To solve the problem, we need to find the ratio of the final momentum \( P \) when a force of 1 N acts on a 1 kg mass at rest for 1 second, to the final momentum \( P_1 \) when the same force acts on the mass through a distance of 1 m.
### Step 1: Calculate \( P \)
Using the formula for change in momentum:
\[
\Delta P = F \cdot t
\]
Given:
- Force \( F = 1 \, \text{N} \)
- Time \( t = 1 \, \text{s} \)
Substituting the values:
\[
\Delta P = 1 \, \text{N} \cdot 1 \, \text{s} = 1 \, \text{kg m/s}
\]
Thus, the final momentum \( P \) is:
\[
P = 1 \, \text{kg m/s}
\]
### Step 2: Calculate \( P_1 \)
Now, we need to calculate the final momentum \( P_1 \) when the same force acts through a distance of 1 m.
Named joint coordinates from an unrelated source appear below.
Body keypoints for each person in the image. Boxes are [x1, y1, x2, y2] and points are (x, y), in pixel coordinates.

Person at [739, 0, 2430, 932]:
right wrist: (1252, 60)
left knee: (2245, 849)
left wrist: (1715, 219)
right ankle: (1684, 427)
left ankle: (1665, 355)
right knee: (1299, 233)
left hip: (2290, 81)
We can use the work-energy principle, which states that the work done on an object is equal to the change in kinetic energy.
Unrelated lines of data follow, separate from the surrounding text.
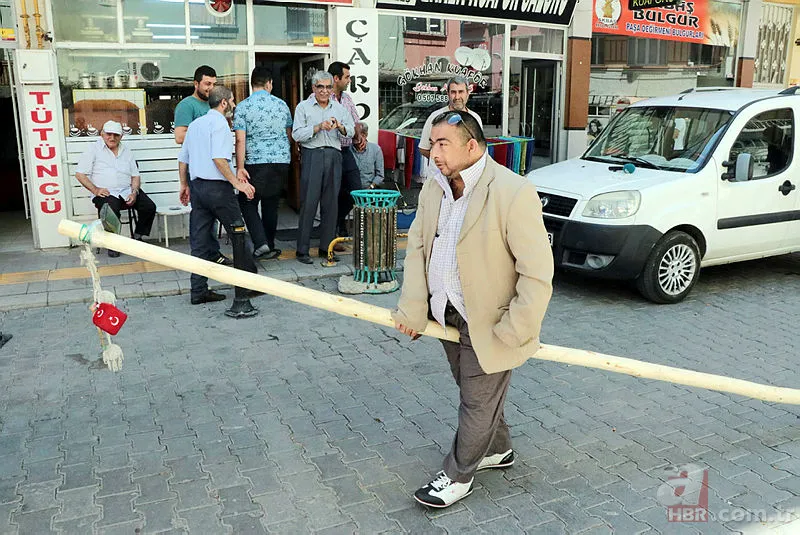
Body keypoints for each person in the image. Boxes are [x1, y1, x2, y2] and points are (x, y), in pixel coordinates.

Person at [392, 111, 553, 508]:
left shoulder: (512, 191)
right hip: (446, 314)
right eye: (431, 145)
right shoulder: (434, 189)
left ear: (471, 145)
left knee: (476, 402)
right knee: (471, 388)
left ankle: (458, 473)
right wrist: (414, 311)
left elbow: (536, 272)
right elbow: (416, 251)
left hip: (491, 322)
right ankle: (498, 449)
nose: (432, 153)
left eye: (442, 144)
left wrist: (516, 329)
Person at [178, 86, 259, 305]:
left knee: (200, 241)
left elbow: (183, 158)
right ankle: (246, 288)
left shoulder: (195, 125)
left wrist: (184, 185)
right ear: (223, 103)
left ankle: (198, 290)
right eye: (232, 101)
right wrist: (237, 184)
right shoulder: (221, 125)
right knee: (238, 235)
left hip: (197, 188)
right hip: (218, 190)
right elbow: (219, 159)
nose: (233, 106)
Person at [291, 71, 354, 265]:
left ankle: (326, 247)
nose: (324, 91)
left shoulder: (339, 108)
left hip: (334, 155)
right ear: (313, 88)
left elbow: (351, 130)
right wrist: (318, 127)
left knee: (331, 204)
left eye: (328, 87)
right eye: (320, 87)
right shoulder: (304, 107)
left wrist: (340, 127)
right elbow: (297, 135)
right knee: (309, 203)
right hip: (313, 155)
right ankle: (302, 250)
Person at [233, 67, 292, 261]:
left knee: (247, 202)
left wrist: (240, 167)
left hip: (256, 161)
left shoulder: (243, 107)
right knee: (271, 203)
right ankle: (270, 244)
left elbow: (240, 140)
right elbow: (289, 135)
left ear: (252, 84)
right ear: (268, 84)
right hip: (281, 160)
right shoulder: (282, 105)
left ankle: (261, 243)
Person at [75, 120, 157, 257]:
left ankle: (137, 236)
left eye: (116, 135)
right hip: (105, 192)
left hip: (126, 190)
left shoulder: (127, 151)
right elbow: (79, 174)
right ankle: (113, 244)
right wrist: (95, 190)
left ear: (121, 136)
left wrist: (134, 192)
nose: (112, 138)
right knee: (111, 208)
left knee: (149, 206)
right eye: (108, 134)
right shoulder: (93, 149)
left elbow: (135, 176)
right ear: (102, 134)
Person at [328, 61, 362, 246]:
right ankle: (333, 231)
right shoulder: (323, 98)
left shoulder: (347, 98)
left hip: (347, 150)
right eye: (347, 77)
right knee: (333, 191)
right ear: (336, 78)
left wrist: (359, 136)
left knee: (355, 189)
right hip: (331, 151)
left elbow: (355, 121)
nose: (349, 80)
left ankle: (340, 219)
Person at [418, 76, 483, 162]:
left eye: (461, 92)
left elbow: (479, 149)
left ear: (467, 93)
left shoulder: (475, 118)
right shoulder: (436, 117)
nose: (457, 97)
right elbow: (424, 148)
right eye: (453, 92)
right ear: (448, 94)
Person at [174, 65, 217, 145]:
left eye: (214, 84)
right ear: (196, 84)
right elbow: (180, 137)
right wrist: (211, 134)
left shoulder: (215, 103)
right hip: (197, 156)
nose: (211, 88)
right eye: (208, 84)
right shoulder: (186, 105)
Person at [351, 122, 384, 189]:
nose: (355, 141)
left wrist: (370, 187)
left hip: (369, 192)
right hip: (351, 192)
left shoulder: (376, 149)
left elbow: (380, 175)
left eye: (356, 137)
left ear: (365, 135)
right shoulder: (347, 151)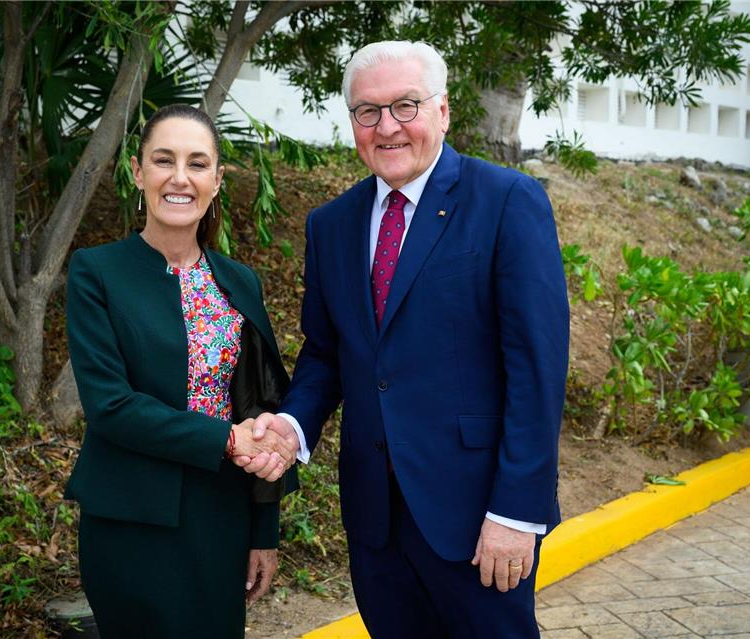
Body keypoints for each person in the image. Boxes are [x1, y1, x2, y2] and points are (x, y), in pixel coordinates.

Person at [238, 41, 569, 638]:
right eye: (368, 111)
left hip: (476, 517)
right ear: (352, 123)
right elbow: (326, 355)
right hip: (376, 521)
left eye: (405, 106)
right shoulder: (331, 224)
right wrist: (290, 428)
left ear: (442, 111)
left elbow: (537, 372)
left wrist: (518, 511)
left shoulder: (508, 202)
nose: (387, 127)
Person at [63, 104, 298, 639]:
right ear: (138, 171)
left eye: (197, 164)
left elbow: (261, 406)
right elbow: (110, 406)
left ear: (216, 180)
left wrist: (264, 532)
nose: (179, 177)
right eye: (164, 160)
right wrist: (226, 439)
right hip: (130, 517)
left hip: (222, 514)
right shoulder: (97, 271)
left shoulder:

The work done \( W \) is given by:
\[
W = F \cdot s
\]
Where:
- \( F = 1 \, \text{N} \)
- \( s = 1 \, \text{m} \)
Substituting the values:
\[
W = 1 \, \text{N} \cdot 1 \, \text{m} = 1 \, \text{J}
\]
Since the object starts from rest, the work done is equal to the kinetic energy gained:
\[
\frac{1}{2} mv^2 = W
\]
Substituting \( W = 1 \, \text{J} \) and \( m = 1 \, \text{kg} \):
\[
\frac{1}{2} \cdot 1 \cdot v^2 = 1
\]
Solving for \( v^2 \):
\[
v^2 = 2 \, \text{m}^2/\text{s}^2
\]
Thus, the final velocity \( v \) is:
\[
v = \sqrt{2} \, \text{m/s}
\]
Now, we can find the final momentum \( P_1 \):
\[
P_1 = mv = 1 \cdot \sqrt{2} = \sqrt{2} \, \text{kg m/s}
\]
### Step 3: Calculate the ratio \( \frac{P}{P_1} \)
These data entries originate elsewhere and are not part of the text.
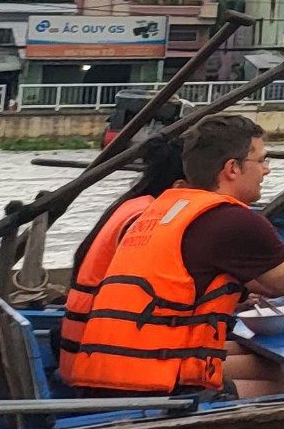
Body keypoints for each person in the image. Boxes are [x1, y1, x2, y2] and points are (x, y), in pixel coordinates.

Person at [58, 113, 284, 397]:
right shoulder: (231, 221)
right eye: (262, 160)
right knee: (280, 392)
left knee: (269, 368)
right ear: (232, 168)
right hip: (153, 387)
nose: (268, 170)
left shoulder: (166, 208)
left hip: (107, 368)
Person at [56, 132, 190, 371]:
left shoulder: (131, 205)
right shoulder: (147, 221)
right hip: (103, 358)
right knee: (265, 376)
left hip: (84, 346)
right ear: (180, 185)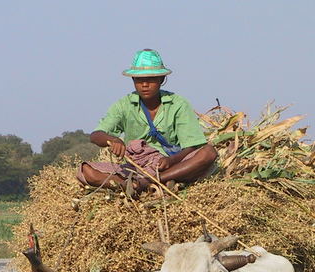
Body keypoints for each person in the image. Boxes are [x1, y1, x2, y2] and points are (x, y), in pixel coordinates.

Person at [77, 49, 217, 197]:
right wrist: (112, 140)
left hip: (171, 165)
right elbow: (96, 135)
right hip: (136, 168)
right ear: (133, 80)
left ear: (161, 79)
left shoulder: (178, 104)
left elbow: (192, 145)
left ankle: (150, 182)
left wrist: (171, 160)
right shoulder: (124, 105)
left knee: (209, 153)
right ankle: (134, 184)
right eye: (139, 80)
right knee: (87, 171)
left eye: (150, 79)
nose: (144, 84)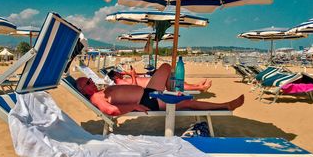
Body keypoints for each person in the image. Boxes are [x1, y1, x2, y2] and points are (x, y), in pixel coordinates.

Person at [76, 63, 244, 116]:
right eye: (88, 82)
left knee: (165, 67)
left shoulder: (102, 90)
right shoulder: (96, 98)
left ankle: (173, 90)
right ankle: (225, 106)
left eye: (90, 79)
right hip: (147, 101)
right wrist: (133, 107)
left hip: (148, 93)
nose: (92, 82)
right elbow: (110, 110)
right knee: (186, 103)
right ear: (84, 90)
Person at [107, 65, 212, 92]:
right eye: (117, 72)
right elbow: (134, 87)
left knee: (173, 81)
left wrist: (132, 74)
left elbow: (137, 80)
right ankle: (199, 87)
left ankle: (198, 86)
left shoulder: (123, 79)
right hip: (153, 86)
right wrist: (133, 75)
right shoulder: (119, 83)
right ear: (115, 76)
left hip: (153, 82)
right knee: (173, 84)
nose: (120, 73)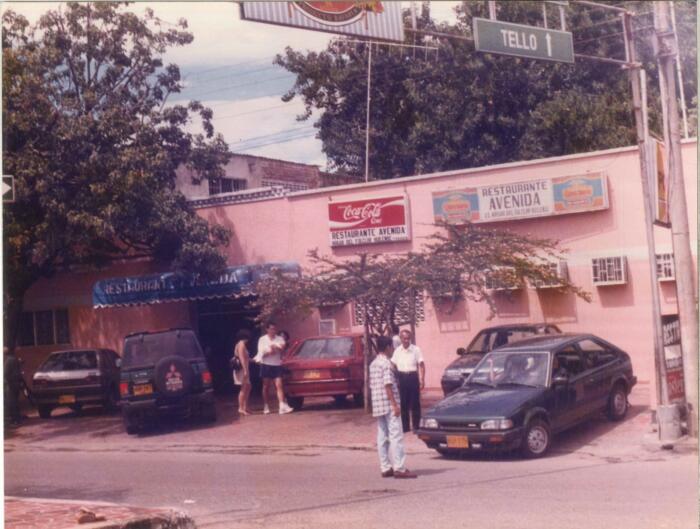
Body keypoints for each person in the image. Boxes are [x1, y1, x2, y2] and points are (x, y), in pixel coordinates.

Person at [370, 336, 417, 479]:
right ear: (388, 347)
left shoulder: (373, 364)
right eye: (391, 346)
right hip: (389, 404)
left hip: (378, 404)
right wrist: (394, 404)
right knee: (396, 435)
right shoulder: (387, 364)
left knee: (382, 436)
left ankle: (385, 467)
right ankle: (399, 468)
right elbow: (388, 384)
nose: (393, 349)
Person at [391, 329, 425, 432]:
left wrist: (422, 379)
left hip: (413, 377)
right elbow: (392, 364)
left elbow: (421, 365)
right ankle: (405, 427)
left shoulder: (416, 349)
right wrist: (395, 376)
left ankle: (416, 426)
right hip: (402, 377)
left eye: (408, 338)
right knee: (403, 403)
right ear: (400, 339)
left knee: (415, 403)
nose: (406, 340)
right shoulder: (397, 351)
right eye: (404, 338)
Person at [257, 322, 293, 415]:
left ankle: (281, 406)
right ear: (267, 329)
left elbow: (282, 348)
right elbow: (261, 353)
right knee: (266, 386)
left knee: (279, 385)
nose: (273, 331)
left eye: (274, 329)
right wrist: (271, 351)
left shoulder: (279, 338)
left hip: (277, 365)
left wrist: (275, 349)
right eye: (271, 329)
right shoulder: (262, 339)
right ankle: (266, 405)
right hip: (266, 365)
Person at [232, 329, 252, 416]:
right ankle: (241, 407)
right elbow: (241, 358)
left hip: (244, 368)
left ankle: (245, 406)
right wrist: (245, 370)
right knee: (244, 388)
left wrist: (253, 360)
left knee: (248, 387)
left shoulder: (240, 344)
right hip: (242, 369)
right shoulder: (241, 344)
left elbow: (245, 358)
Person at [4, 347, 23, 426]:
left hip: (11, 384)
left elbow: (5, 373)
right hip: (16, 383)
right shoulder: (14, 359)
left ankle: (15, 420)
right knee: (15, 401)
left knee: (11, 402)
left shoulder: (8, 361)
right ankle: (17, 419)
Now, we can find the ratio of \( P \) to \( P_1 \):
\[
\frac{P}{P_1} = \frac{1 \, \text{kg m/s}}{\sqrt{2} \, \text{kg m/s}} = \frac{1}{\sqrt{2}}
\]
### Step 4: Simplify the ratio
To express the ratio in a more understandable form:
\[
\frac{P}{P_1} = \frac{1}{\sqrt{2}} = \frac{\sqrt{2}}{2}
\]
Thus, the ratio \( P : P_1 \) can be expressed as:
\[
1 : \sqrt{2}
\]
### Final Answer
The ratio of \( P \) to \( P_1 \) is \( 1 : \sqrt{2} \).